CIF delivery is a frequently encountered delivery method in international trade. This type of delivery means that the seller carries the goods to the ship at the loading port and delivers them over the rail. The delivery of the goods to the buyer means that the goods are accepted by the buyer at the time of delivery. CIF delivery is generally preferred in trade relations that require sea travel.
In this type of delivery, the seller also provides the insurance required for the transportation of the goods. That is, in CIF delivery, the seller covers both transportation costs and insurance costs. However, for the buyer of goods, insurance provides important assurance in case the goods are damaged during transportation.
WHAT IS CIF?
CIF delivery method, one of the Incoterms first issued by ICC in 1936, is one of the oldest and most frequently used methods determining the delivery method of the goods. CIF consists of the initials of the words “Cost, Insurance and Freight” and is also included in ICC’s 1936, 1953, 1980, 1990, 2000, 2010 and 2020 brochures.
CIF mode of transportation means that the seller is responsible for carrying the cargo, paying insurance and handling fees. In this type of delivery, the seller carries the goods to the specified port of destination, while the risks and expenses belong to the buyer. The buyer must insure the goods and carry out customs clearance at the port of destination.
CIF delivery method is a frequently preferred method, especially in international trade, because it provides a clear sharing of risk and responsibility between the seller and the buyer. This method ensures that the transportation of the goods is completely organized by the seller and provides the buyer with the information and documents he needs upon receiving the goods after customs procedures.
CIF mode of transport provides clearly defined duties for both seller and buyer, ensuring safe and smooth trade within the framework of ICC’s Incoterms rules.
WHAT IS CIF EXPANSION?
CIF is an economic term used as an abbreviation of the English term. Its long form means “Cost Insurance Freight” and in Turkish it means “Cost Insurance Freight”. The term CIF is often used in international trade and indicates that the cost of the goods includes transportation, insurance and freight costs.
WHAT ARE THE DIFFERENCES IN CIF TRANSPORTATION TYPES?
In international trade, the way the goods are transported is a very important detail in the contract signing process between the exporter and the company. CIF delivery method includes some important facts about the transportation conditions determined by the seller company and the safety of the goods. This type of transportation is based on the seller company selling the product to the buyer company in return and covering all expenses before the delivery of the goods.
CIF mode of transportation provides many advantages to the buyer company. Especially during the delivery phase of the goods, the seller assumes all responsibility, ensuring that the goods are protected and the sale is facilitated. In this way, the buyer company can safely deliver the goods to the seller company for a fee and does not have to assume any responsibility in this process.
CIF delivery method is a frequently preferred method in contracts made between the seller and the buyer company in international trade. This mode of transportation, which protects both parties, provides additional assurance regarding the safety and correct delivery of the goods. In this way, it helps create a more solid foundation between parties in trade.
TO WHOM IS THE INSURANCE OF GOODS IN CIF DELIVERY FORM?
When the goods are transported by sea in the form of CIF delivery, they must be insured regarding the transportation process. So, who should this insurance belong to? Insurance for transportation, which is usually done in the form of CIF delivery, must be made by the seller. However, this insurance may be minimal and should be arranged by a reliable company for international transportation.
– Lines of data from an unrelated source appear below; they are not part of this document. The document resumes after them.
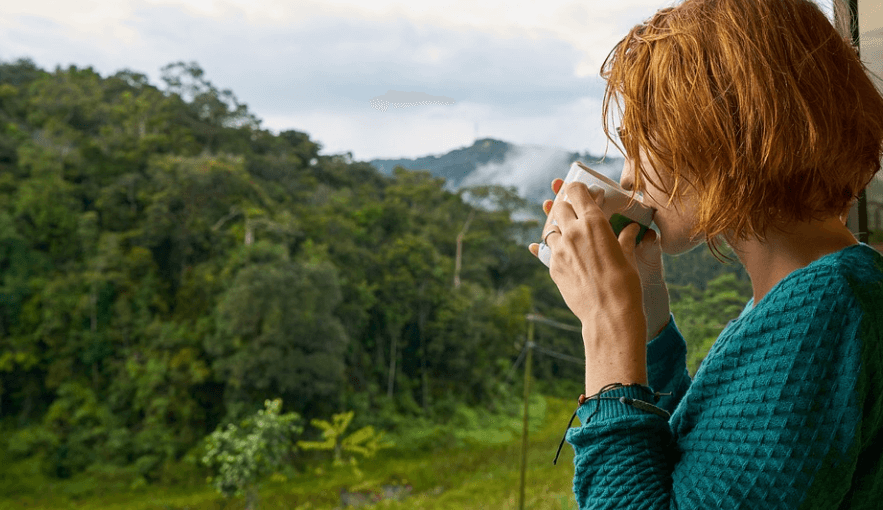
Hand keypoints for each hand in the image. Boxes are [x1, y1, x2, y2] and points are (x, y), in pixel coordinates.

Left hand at [530, 178, 669, 340]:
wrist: (609, 314)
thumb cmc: (625, 283)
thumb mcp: (628, 256)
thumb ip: (625, 238)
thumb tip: (631, 228)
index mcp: (593, 222)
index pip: (576, 191)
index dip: (577, 189)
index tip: (582, 192)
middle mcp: (572, 231)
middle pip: (559, 207)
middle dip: (565, 206)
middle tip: (575, 213)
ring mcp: (559, 250)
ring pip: (550, 229)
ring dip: (559, 229)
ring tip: (570, 236)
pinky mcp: (552, 267)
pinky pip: (548, 251)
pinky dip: (555, 249)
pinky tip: (564, 254)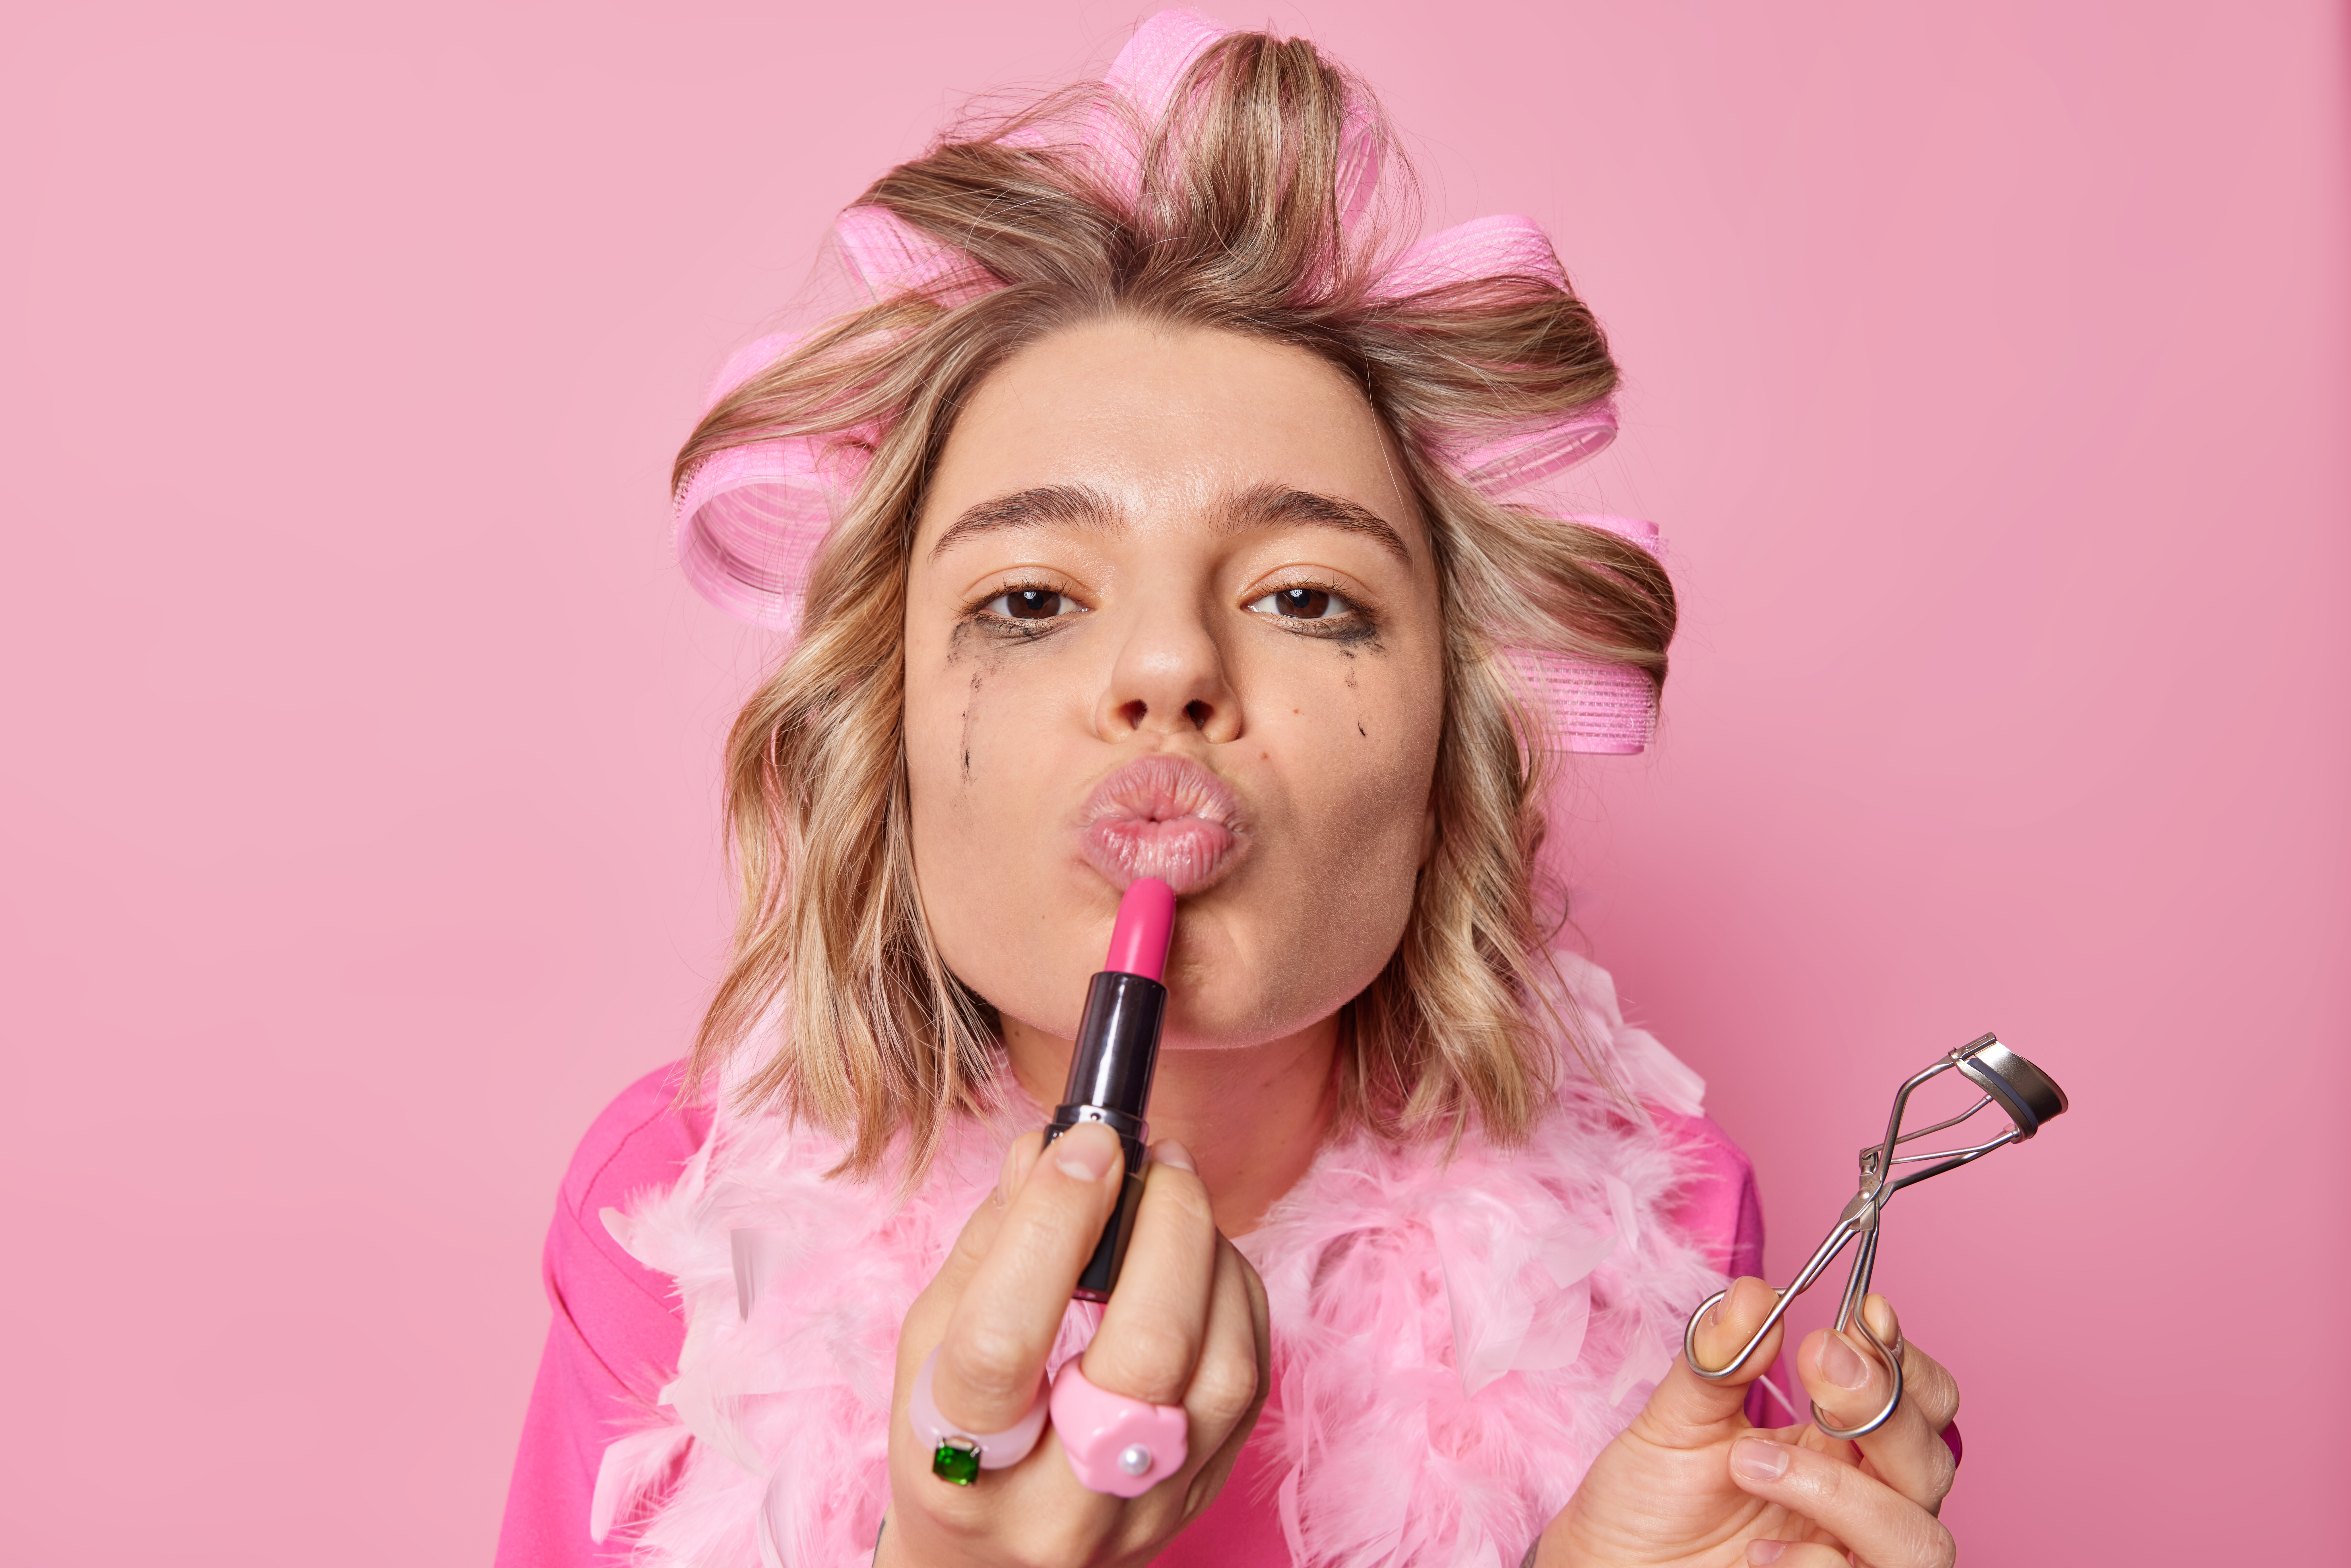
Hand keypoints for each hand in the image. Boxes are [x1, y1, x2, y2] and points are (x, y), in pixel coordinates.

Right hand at [879, 1123, 1271, 1567]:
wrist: (990, 1562)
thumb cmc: (950, 1437)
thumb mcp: (929, 1344)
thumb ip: (989, 1245)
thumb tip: (1049, 1150)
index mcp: (964, 1469)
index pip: (1004, 1343)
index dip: (1051, 1226)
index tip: (1085, 1145)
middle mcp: (1061, 1505)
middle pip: (1144, 1354)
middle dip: (1165, 1230)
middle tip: (1157, 1159)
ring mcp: (1145, 1510)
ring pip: (1222, 1369)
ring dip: (1210, 1259)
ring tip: (1177, 1202)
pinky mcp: (1202, 1498)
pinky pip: (1250, 1383)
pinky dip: (1236, 1299)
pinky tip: (1201, 1260)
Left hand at [1535, 1278, 1960, 1567]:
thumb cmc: (1650, 1501)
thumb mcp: (1675, 1420)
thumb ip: (1717, 1358)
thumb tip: (1753, 1294)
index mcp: (1839, 1443)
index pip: (1917, 1396)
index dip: (1902, 1356)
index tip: (1866, 1314)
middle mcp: (1864, 1501)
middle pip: (1934, 1458)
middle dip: (1884, 1409)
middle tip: (1817, 1367)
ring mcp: (1854, 1558)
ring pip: (1920, 1537)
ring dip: (1844, 1494)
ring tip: (1751, 1465)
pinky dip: (1810, 1561)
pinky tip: (1757, 1552)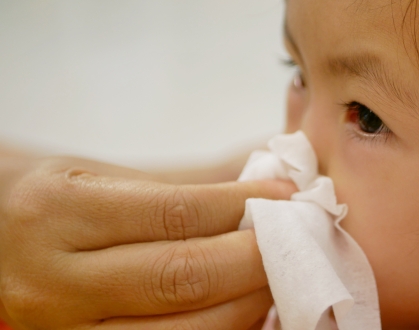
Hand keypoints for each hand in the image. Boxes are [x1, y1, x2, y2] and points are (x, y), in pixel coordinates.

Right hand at [0, 156, 294, 328]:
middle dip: (254, 260)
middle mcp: (54, 279)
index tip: (285, 195)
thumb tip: (272, 187)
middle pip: (181, 278)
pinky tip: (246, 311)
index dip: (241, 206)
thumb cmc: (63, 206)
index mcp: (59, 211)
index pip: (175, 213)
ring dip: (247, 305)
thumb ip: (185, 189)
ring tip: (276, 277)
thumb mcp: (106, 178)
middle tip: (294, 240)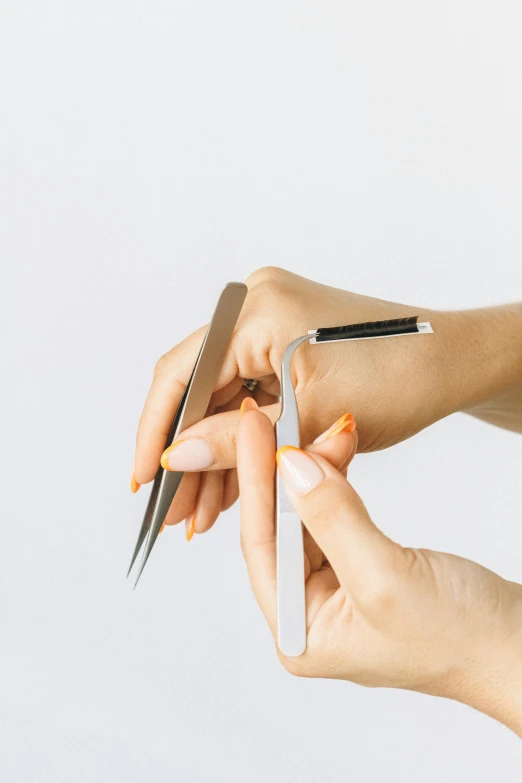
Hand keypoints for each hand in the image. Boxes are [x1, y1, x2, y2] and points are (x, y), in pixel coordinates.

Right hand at [132, 267, 521, 535]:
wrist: (451, 362)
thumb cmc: (400, 379)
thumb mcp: (310, 421)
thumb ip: (236, 441)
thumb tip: (175, 458)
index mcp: (258, 311)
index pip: (181, 374)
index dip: (156, 432)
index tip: (144, 480)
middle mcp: (256, 305)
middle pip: (199, 388)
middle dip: (189, 453)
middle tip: (176, 509)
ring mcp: (269, 320)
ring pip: (223, 397)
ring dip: (215, 452)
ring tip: (203, 510)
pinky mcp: (283, 340)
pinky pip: (248, 392)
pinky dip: (243, 436)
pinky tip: (231, 482)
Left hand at [237, 401, 521, 734]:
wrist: (514, 646)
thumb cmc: (460, 636)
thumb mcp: (385, 577)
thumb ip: (333, 519)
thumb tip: (292, 467)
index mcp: (299, 633)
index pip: (262, 544)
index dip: (255, 482)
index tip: (255, 431)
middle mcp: (308, 615)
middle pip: (279, 527)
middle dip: (286, 472)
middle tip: (288, 422)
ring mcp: (334, 593)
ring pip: (306, 517)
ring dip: (314, 472)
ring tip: (326, 433)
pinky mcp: (358, 570)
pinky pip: (332, 517)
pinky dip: (334, 484)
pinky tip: (335, 457)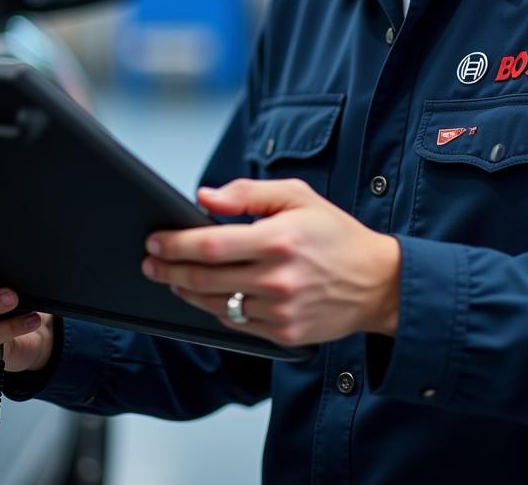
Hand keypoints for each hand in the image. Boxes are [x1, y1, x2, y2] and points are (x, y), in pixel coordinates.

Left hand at [142, 178, 400, 347]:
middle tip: (150, 262)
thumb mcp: (297, 196)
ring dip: (186, 291)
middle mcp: (277, 279)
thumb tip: (204, 197)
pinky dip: (215, 310)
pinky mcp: (285, 335)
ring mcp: (281, 311)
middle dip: (169, 269)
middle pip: (205, 278)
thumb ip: (247, 193)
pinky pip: (236, 324)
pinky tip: (204, 295)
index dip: (175, 244)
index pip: (210, 245)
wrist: (377, 281)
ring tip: (170, 278)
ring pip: (216, 305)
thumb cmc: (334, 233)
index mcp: (278, 240)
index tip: (155, 240)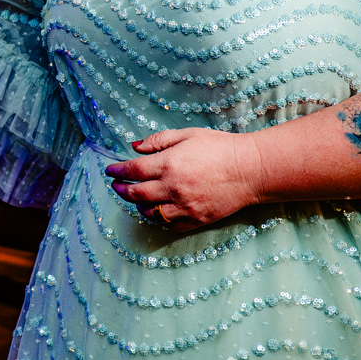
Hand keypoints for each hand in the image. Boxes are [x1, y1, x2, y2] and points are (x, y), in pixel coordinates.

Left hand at [105, 128, 254, 231]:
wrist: (250, 170)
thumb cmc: (220, 147)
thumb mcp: (187, 135)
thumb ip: (158, 140)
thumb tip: (134, 147)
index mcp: (169, 164)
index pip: (132, 171)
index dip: (117, 171)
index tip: (110, 171)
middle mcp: (173, 188)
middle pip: (135, 194)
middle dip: (121, 189)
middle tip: (116, 186)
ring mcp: (184, 207)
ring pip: (149, 213)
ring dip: (137, 205)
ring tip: (135, 198)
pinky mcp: (195, 220)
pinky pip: (168, 225)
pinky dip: (157, 218)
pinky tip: (156, 210)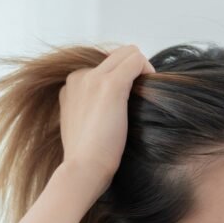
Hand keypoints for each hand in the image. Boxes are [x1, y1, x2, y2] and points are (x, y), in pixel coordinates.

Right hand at [58, 44, 154, 202]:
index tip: (131, 98)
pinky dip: (148, 70)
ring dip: (143, 69)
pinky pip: (136, 60)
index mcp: (72, 86)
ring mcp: (92, 78)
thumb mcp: (86, 127)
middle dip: (135, 70)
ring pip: (129, 52)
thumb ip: (94, 111)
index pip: (104, 65)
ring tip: (147, 94)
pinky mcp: (109, 86)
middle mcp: (79, 76)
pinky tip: (152, 88)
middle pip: (117, 54)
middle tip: (144, 93)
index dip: (123, 78)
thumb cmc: (89, 158)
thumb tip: (117, 108)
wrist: (83, 169)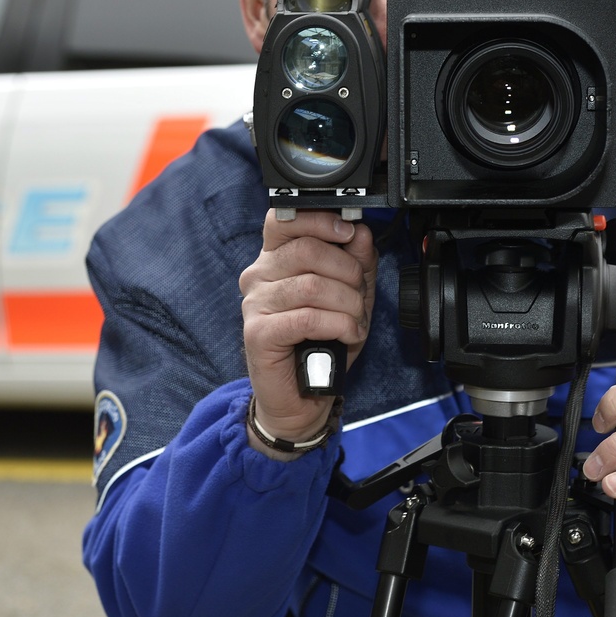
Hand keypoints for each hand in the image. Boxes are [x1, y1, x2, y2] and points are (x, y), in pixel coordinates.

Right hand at [238, 209, 376, 456]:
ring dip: (348, 304)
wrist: (302, 396)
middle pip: (307, 249)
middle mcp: (259, 276)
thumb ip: (355, 262)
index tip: (348, 233)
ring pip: (313, 285)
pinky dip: (338, 325)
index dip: (320, 221)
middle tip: (359, 295)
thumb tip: (360, 234)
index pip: (285, 220)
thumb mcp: (349, 296)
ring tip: (356, 321)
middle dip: (348, 272)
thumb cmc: (321, 344)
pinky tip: (347, 334)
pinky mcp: (258, 332)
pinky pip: (308, 317)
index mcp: (275, 259)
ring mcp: (255, 304)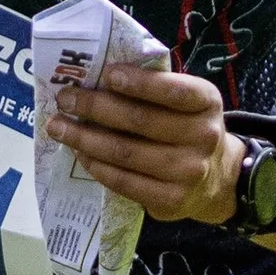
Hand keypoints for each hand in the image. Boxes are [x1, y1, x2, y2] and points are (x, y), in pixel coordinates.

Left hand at [45, 61, 238, 223]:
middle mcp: (204, 136)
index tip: (107, 75)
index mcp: (207, 102)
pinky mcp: (172, 199)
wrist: (216, 179)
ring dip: (85, 138)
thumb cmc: (187, 128)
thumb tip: (96, 78)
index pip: (173, 91)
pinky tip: (80, 154)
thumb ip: (155, 89)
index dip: (139, 83)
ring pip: (125, 152)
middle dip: (95, 107)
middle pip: (140, 120)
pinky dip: (97, 166)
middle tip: (65, 99)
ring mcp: (189, 171)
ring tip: (59, 127)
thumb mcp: (187, 102)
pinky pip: (125, 182)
In CIF delivery, the insurance of the goods belongs to the seller, but the insurance policy is usually issued on behalf of the buyer. In this way, the buyer can easily obtain the shipment and insurance documents of the goods and complete the customs procedures quickly.
In summary, when the transportation of goods is carried out by sea in the form of CIF delivery, it is a common practice for the seller to provide minimum insurance by an international and reliable company.
BUYER’S OBLIGATIONS IN CIF DELIVERY FORM
The obligations of the buyer in the form of CIF delivery constitute a very important issue in international trade. In this type of delivery, the seller carries out the unloading and import operations required for the transportation of the goods to the warehouse. Customs procedures, internal transportation and other obligations of the goods belong to the buyer and these expenses are covered by the buyer.
The buyer is obliged to ensure that the customs clearance of the goods is completed and unloaded to the warehouse by the estimated arrival date specified by the seller. In addition, the necessary measures must be taken within the specified dates for internal transportation and other logistics processes. Additional costs arising from any delay that may occur in these processes are also borne by the buyer.
In CIF delivery, the buyer’s obligations are clearly stated by the seller to the buyer. In this way, both the seller and the buyer can take the necessary steps to ensure a smooth delivery process.